We are pleased to present the first of this two-part contribution by writer and curator Nicole Smythe-Johnson, who has joined the Jamaica Biennial 2014 as project manager:
On the occasion of the NGJ’s 40th Anniversary, and the unveiling of its re-structured flagship exhibition – The Jamaica Biennial, I thought it might be worth pausing to ask: “What is a Biennial?”
Seems like a simple enough question, and at first I thought I had the equally simple answer. When people asked, and they often did, I replied confidently: “It’s a sort of mega-exhibition, mounted every two years, that focuses on art made in a particular place/region in the previous two or so years.” I would even think to myself: “Surely the name is self-explanatory?”
It became more complicated though. More questions came: Who are we mounting this show for? Who needs to keep abreast of what art is being made in Jamaica, or Sao Paolo, or Havana? What of the visiting (or “international”, as they’ve come to be known) artists or curators? They are not locals, where do they fit? Is this about showing “local art” to “internationals”, or showing “international art” to “locals”? And to what end? Where did this “Biennial” thing come from? And why is a Biennial sometimes a Biennale? I’ll try to give you the abridged version.
Most trace the origins of the biennial exhibition back to the Venice Biennale in Italy (turns out Biennale is just Biennial in Italian, and is sometimes used to reference non-Italian Biennial art exhibitions in homage to that first “La Biennale”). Some go back further, to the mid nineteenth century when Europe was riveted by universal expositions.
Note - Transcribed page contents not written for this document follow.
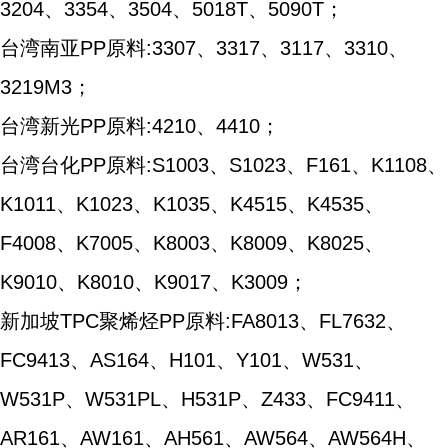
3204、3354、3504、5018T、5090T；
台湾南亚PP原料:3307、3317、3117、3310、
3219M3；
台湾新光PP原料:4210、4410；
台湾台化PP原料:S1003、S1023、F161、K1108、
K1011、K1023、K1035、K4515、K4535、
F4008、K7005、K8003、K8009、K8025、
K9010、K8010、K9017、K3009；
新加坡TPC聚烯烃PP原料:FA8013、FL7632、
FC9413、AS164、H101、Y101、W531、
W531P、W531PL、H531P、Z433、FC9411、
AR161、AW161、AH561、AW564、AW564H、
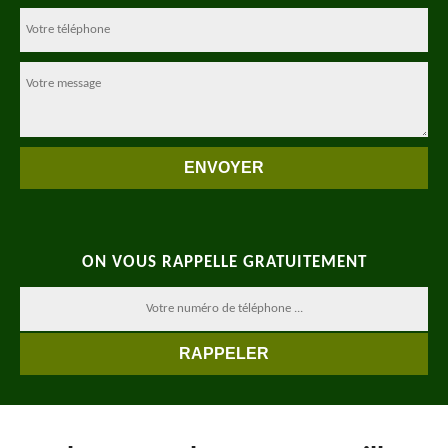
ON VOUS RAPPELLE GRATUITEMENT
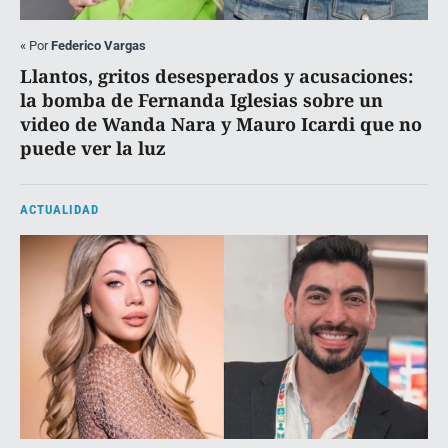
«
Por
Federico Vargas
Llantos, gritos desesperados y acusaciones:
la bomba de Fernanda Iglesias sobre un
video de Wanda Nara y Mauro Icardi que no
puede ver la luz
ACTUALIDAD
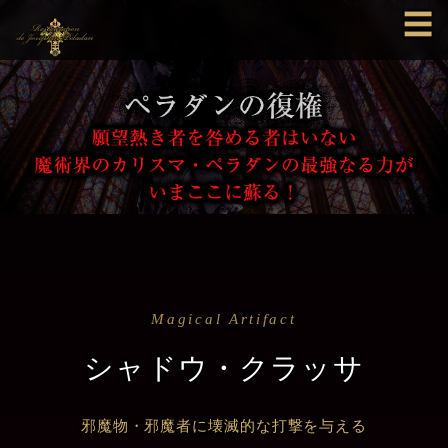
☰
Magical Artifact
シャドウ・クラッサ
邪魔物・邪魔者に壊滅的な打撃を与える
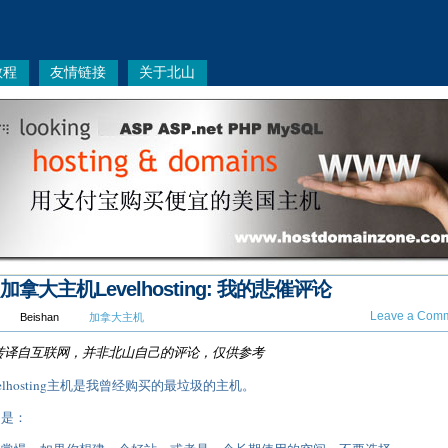
教程
友情链接
关于北山
加拿大主机Levelhosting: 我的悲催评论
Leave a Comm
Beishan
加拿大主机
转译自互联网，并非北山自己的评论，仅供参考
velhosting主机是我曾经购买的最垃圾的主机。
因是：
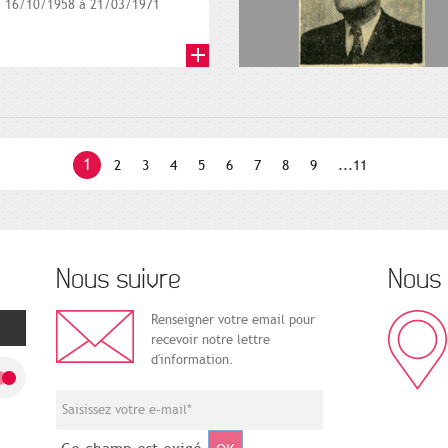
16/10/1958 à 21/03/1971
1
2
3
4
5
6
7
8
9
...11
Nous suivre
Nous 
Renseigner votre email pour
recevoir notre lettre
d'information.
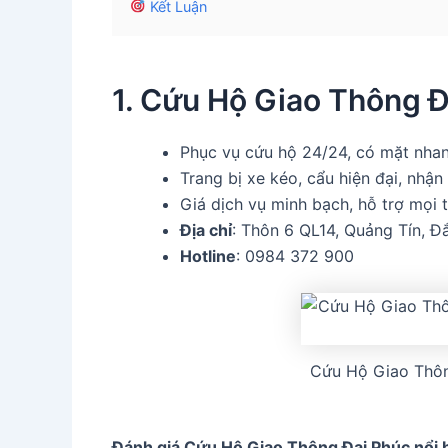
Kết Luận
1. Cứu Hộ Giao Thông Đ
Phục vụ cứu hộ 24/24, có mặt nhan
Trang bị xe kéo, cẩu hiện đại, nhận
Giá dịch vụ minh bạch, hỗ trợ mọi 
Địa chỉ
: Thôn 6 QL14, Quảng Tín, Đ
Hotline
: 0984 372 900
Cứu Hộ Giao Thôn
Đánh giá Cứu Hộ Giao Thông Đại Phúc nổi 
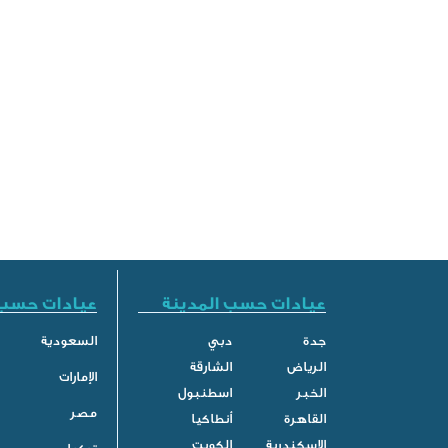
عيادات حسب المدينة
عيادات حسب 
جدة
دبي
السعودية
الرياض
الشارقة
الإمارات
الخبر
اسطنبول
مصر
القاهرة
أنطاكيا
الاسكندرية
الكويت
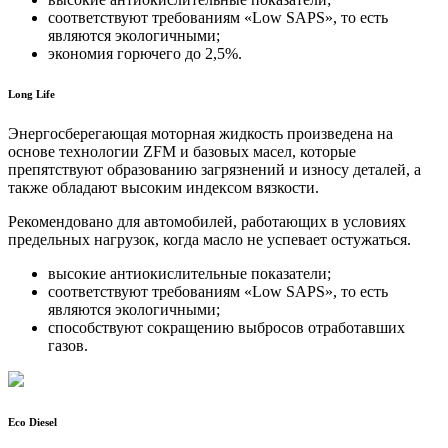
соответствуют требованиям «Low SAPS», то есть
являются экологичными;
экономия горючего до 2,5%.
Long Life
Энергосберегающая моторная жидкость произведена на
основе технологии ZFM и базовых масел, которые
препятствуют образованию загрязнений и износу деталей, а
также обладают высоким индексом вязкости.
Рекомендовано для автомобилей, работающих в условиях
предельных нагрузок, когда масло не успевает остужаться.
высокие антиокислительные показатели;
соответствуют требованиям «Low SAPS», то есть
являются экологичными;
способствуют сокращению выбросов отработавших
газов.
Eco Diesel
Most notably, the Great Exhibition of 1851 at Hyde Park in London, which sought to house (and order) the world’s newly discovered cultural, industrial and geographic diversity in a grand Crystal Palace. The Crystal Palace and its particular perspective on global multiplicity, as well as its confident assumption of the authority to display and classify that multiplicity is the subject of much literature, but it was in this climate of flexing imperial muscle that the first Venice Biennale opened in 1895.
It started out much like the 2014 Jamaica Biennial. What was conceived as a biennial exhibition of Italian art, quickly evolved into a largely by-invitation exhibition, with a section reserved for international artists, and a jury that selected works from submissions by local (i.e. Italian) artists. Until 1905 the Biennial was confined to the Central Pavilion, then the Pro Arte building. There, work from invited and juried Italian artists, and international (read European) artists were exhibited with no internal division.
Given the success of the first exhibition, the Biennial invited other nations to establish their own national pavilions in the Giardini- the park in which the Central Pavilion is located- to exhibit work exclusively by artists from the various nations. In 1907, the first of the 29 permanent national pavilions in the Giardini was constructed by Belgium. By 1914, Hungary (1909), Germany (1909), Great Britain (1909), France (1912), and Russia (1914) had joined.